Saturday, 27 July 2013

From the archive: "RED"


This one could and probably should have been better. A sort of Grumpy Old Spies - the title's an acronym for Retired and Extremely Dangerous - RED is held back from achieving anything the altogether more sincere Sneakers or Space Cowboys managed by its relentless flipness of tone. From the opening shot of an alarm clock belonging to Bruce Willis's weary ex-agent Frank Moses ticking round to 6am to the mid-film shootout in a container yard, the material - adapted from a graphic novel by Warren Ellis and Cully Hammer - doesn't so much subvert cliches as present them with a mitigating smirk and a shrug of some already slackened shoulders.

A lot will depend on your feelings for the assembled performers, and whether or not you can bear to watch them in even screenfilling, in-flight nonsense such as this. Willis's low-key, unforced cool is enough to make one wish he'd push himself more often; John Malkovich doing wacko - even within the PG-13 straitjacket RED is obliged to wear - is always fun, to some degree; and I believe my thoughts regarding Mary-Louise Parker have long been a matter of public record, and quite possibly of some concern for the actress's legal team. (Again, though, I sensed the movies undervaluing her drollness; that she's too good for tagalong klutz roles like the one she's landed here.)

The casting of Helen "The Queen" Mirren as a dead-eyed assassin - letting out one of her now-trademark "bugger"s (cf. State of Play) whenever she gets shot at - is about the level RED is operating at, although among its thespian clutter, you'll also find amusing-ish one-or-two-scene bits for Ernest Borgnine as "The Recordskeeper", Brian Cox as a bibulous Russian contact, and Rebecca Pidgeon as a stiff CIA chief in the inevitable trenchcoat. It's an end-of-season Hollywood pantomime, in effect: everyone present is cruising along with the blithe air that none of this really matters - that this is just temporary, make-believe, a flick - and that that in itself can and will excuse any amount of incoherence and implausibility. Morgan Freeman appears to die twice, and come back; dragged with each new frame from her Kansas City home towards Washington, then New Orleans, Parker winds up wondering "How did we end up in New York?", and you do kinda know how she feels.
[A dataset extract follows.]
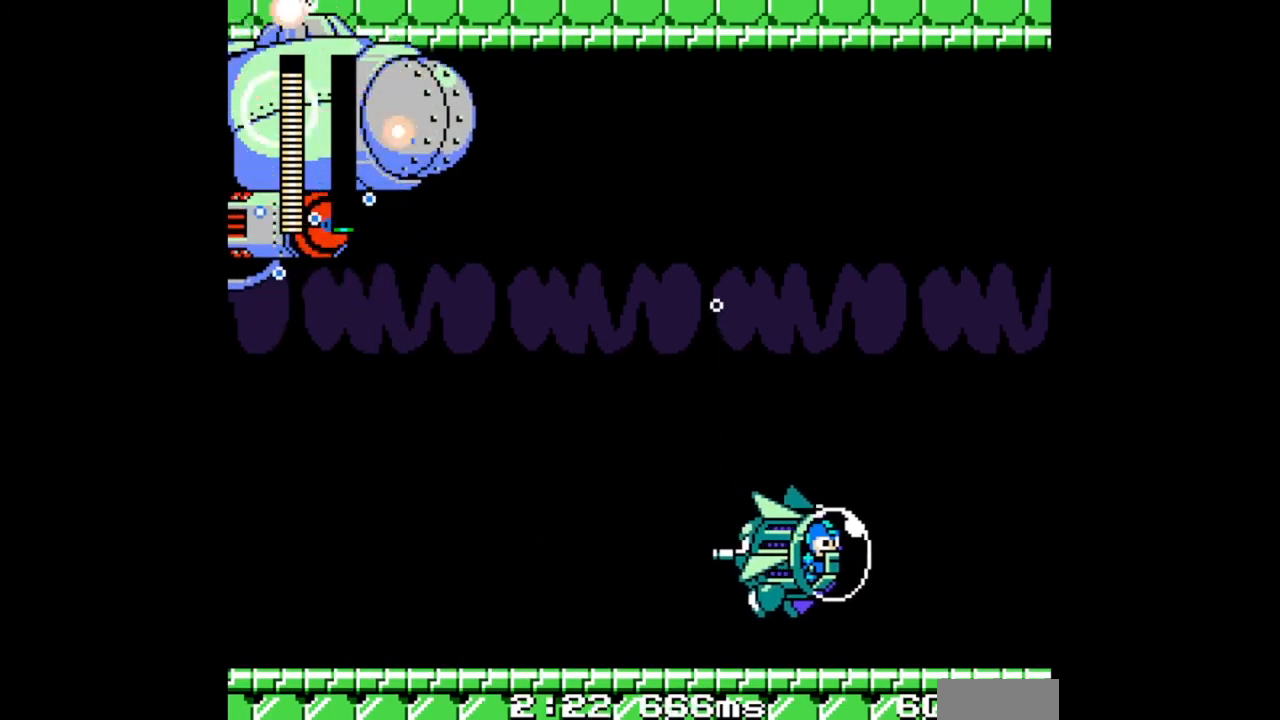
{"buttons": ["DPAD_DOWN", "DPAD_LEFT"], "events": [[233, "DPAD_DOWN", "down"], [267, "DPAD_LEFT", "down"]]}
Arriving barely months after the very similar, if not entirely interchangeable Knight and Day, and mere weeks before The Tourist, it may chiefly be of note for announcing a new (or revised) model of mainstream American filmmaking for our present age of austerity: one that finds a vast talent base flying in for presumably reduced paycheques and a couple of days' shooting here and there on projects overseen by rent-a-hacks (if you can winkle out any thematic link between Robert Schwentke's work on Tattoo, The Time Traveller's Wife and this, you're a better critic than I), committing to no theme or idea in particular, but content to whip an audience along for the ride. I guess there are worse ways to kill a couple of hours, but if the characters refuse to stick around and burrow down in our subconscious, how on earth do you expect the movie to?

(February 2011)

RED is available on DVD through Entertainment One, and screens on Film4 this Thursday night at 9pm. A sequel, RED 2, opens in cinemas nationwide from Friday.